O júri foi presidido pelo Juiz Vancarlo André Anacleto, da 1ª Vara Judicial da Comarca de Canela. O magistrado determinou a execução imediata da pena e negou ao condenado o direito de recorrer em liberdade, mantendo a prisão.
Caso
De acordo com a denúncia do Ministério Público, o crime aconteceu em 28 de fevereiro de 2025, na residência do casal. O réu e a então companheira tiveram um desentendimento, e ela acionou a polícia. O homem fugiu antes da chegada dos policiais. No entanto, posteriormente, retornou e se escondeu debaixo da cama, retomando a discussão.

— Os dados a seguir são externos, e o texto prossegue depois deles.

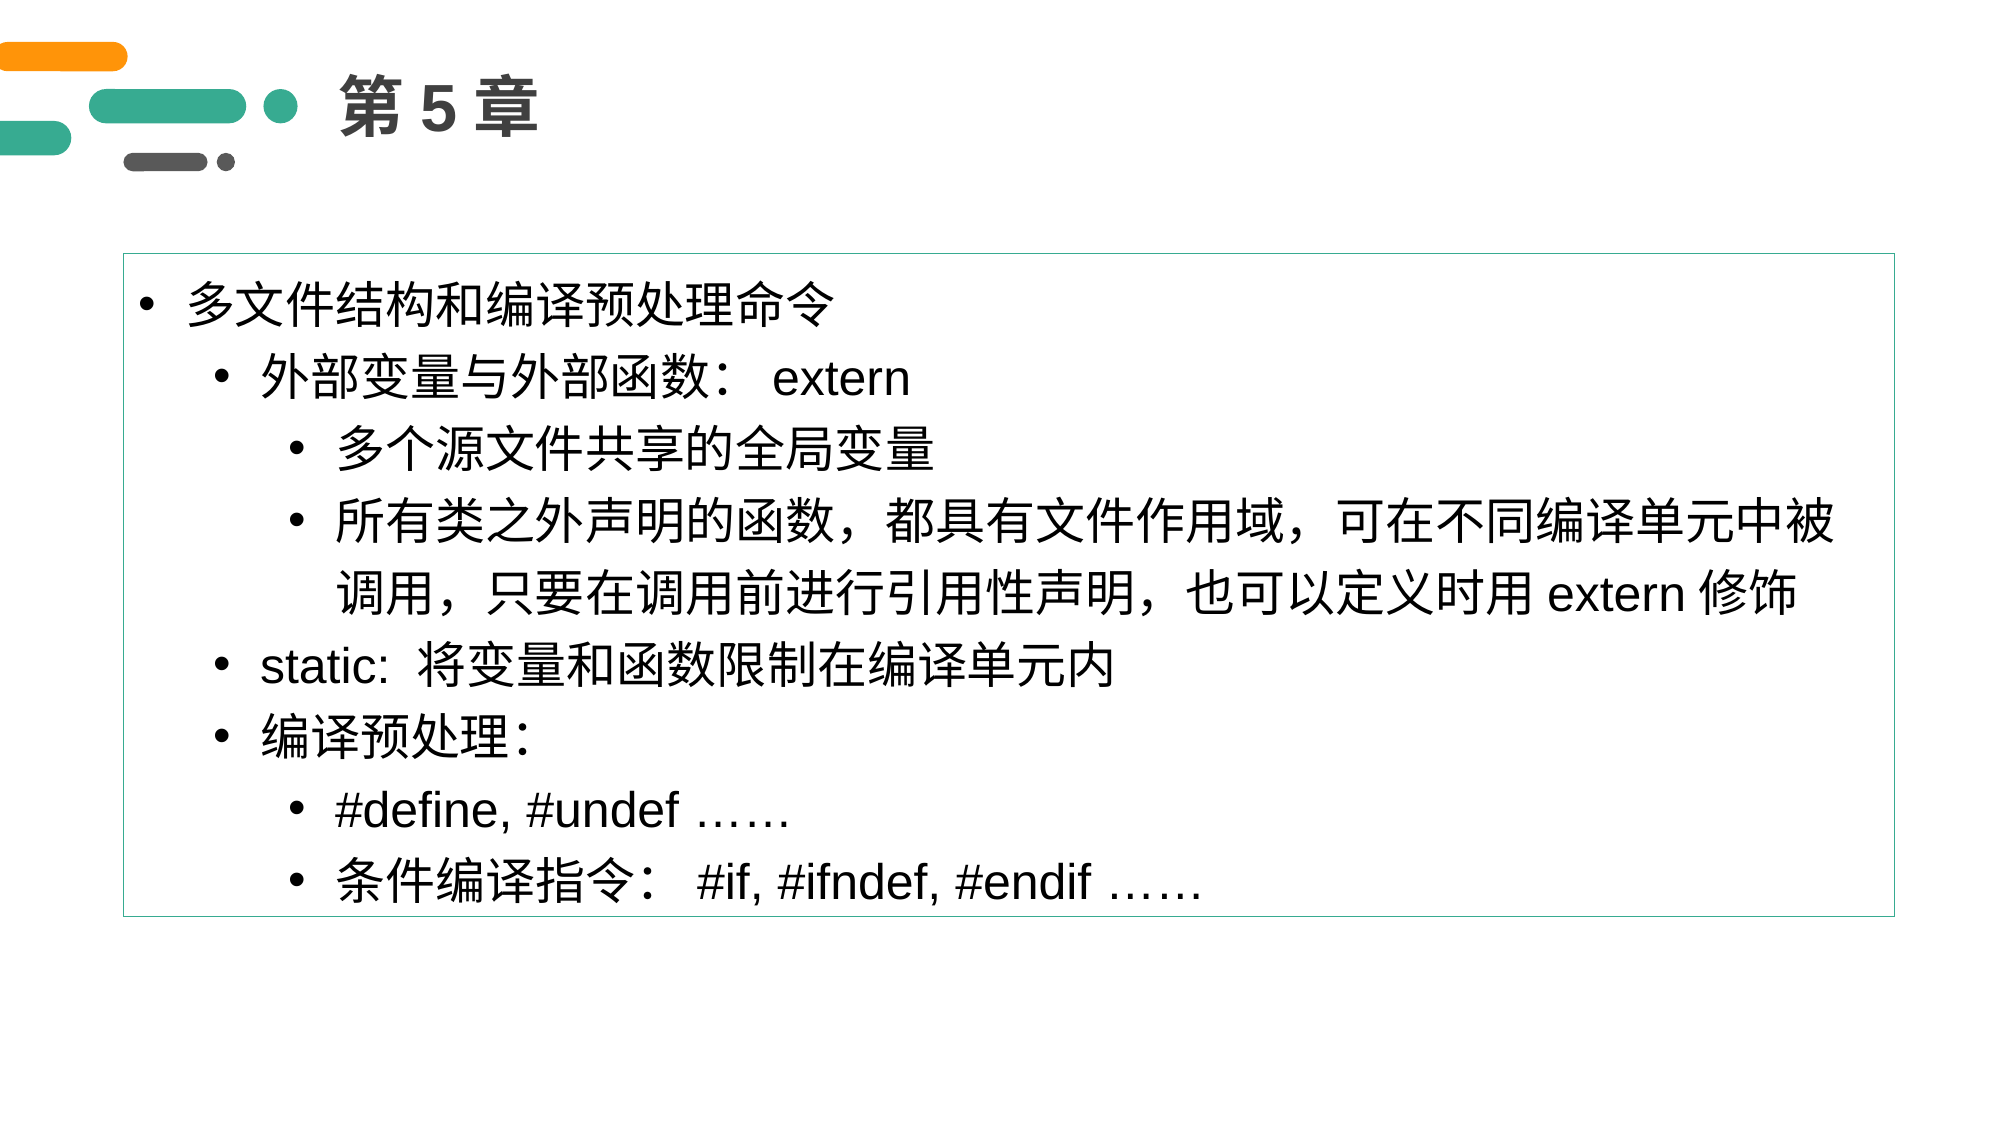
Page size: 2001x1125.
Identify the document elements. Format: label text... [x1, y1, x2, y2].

text_box 多文件结构和编译预处理命令 外部变量与外部函数：extern 多个源文件共享的全局变量 所有类之外声明的函数，都具有文件作用域，可在不同编译单元中被调用，只要在调用前进行引用性声明，也可以定义时用extern修饰 static: 将变量和函数限制在编译单元内 编译预处理： #define, #undef …… 条件编译指令：#if, #ifndef, #endif …… [123, 253, 1895, 917]
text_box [0, 41, 541, 172]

Ainda conforme o MP, a mulher tentou deixar a casa levando a filha de 8 meses no colo, mas ele a ameaçou com uma faca de churrasco e a impediu de sair do local. Durante a discussão, a vítima foi esfaqueada pelas costas, caiu no chão e perdeu os movimentos do corpo. A criança também caiu e machucou a cabeça. Para convencê-lo a pedir ajuda, a vítima disse que o perdoaria e que assumiria a responsabilidade pelo ocorrido. Somente após um longo período o acusado acionou o SAMU, que prestou atendimento e salvou a vida da vítima. O réu já havia sido condenado pelo crime de lesão corporal cometido contra a então companheira, ocasião em que ela sofreu uma fratura no pé.
Decisão
Após a decisão dos jurados, o magistrado fixou a pena considerando a gravidade do caso, destacando que a vítima foi atacada pelas costas enquanto segurava a filha do casal no colo. Também levou em conta as graves consequências das agressões, que deixaram a mulher com tetraplegia espástica, incapacidade permanente para o trabalho e severos traumas psicológicos. Além dos efeitos na criança, que passou a receber acompanhamento psicológico após o ocorrido. “As circunstâncias do crime são extremamente gravosas. A prática do crime em condições de acentuada surpresa e no contexto de restrição física imposta à vítima justifica a elevação da pena-base. Além disso, não há como desconsiderar os traumas psicológicos impostos à filha do casal”, considerou o Juiz Vancarlo. O magistrado ainda destacou que as consequências mostram-se graves e extrapolam aquelas normalmente decorrentes de uma tentativa de homicídio.
A sentença reconheceu agravantes como a reincidência do réu. Também foram aplicadas causas de aumento de pena porque a vítima era responsável por uma criança pequena, o crime ocorreu na presença da filha do casal e a agressão foi praticada de forma a dificultar a defesa da vítima.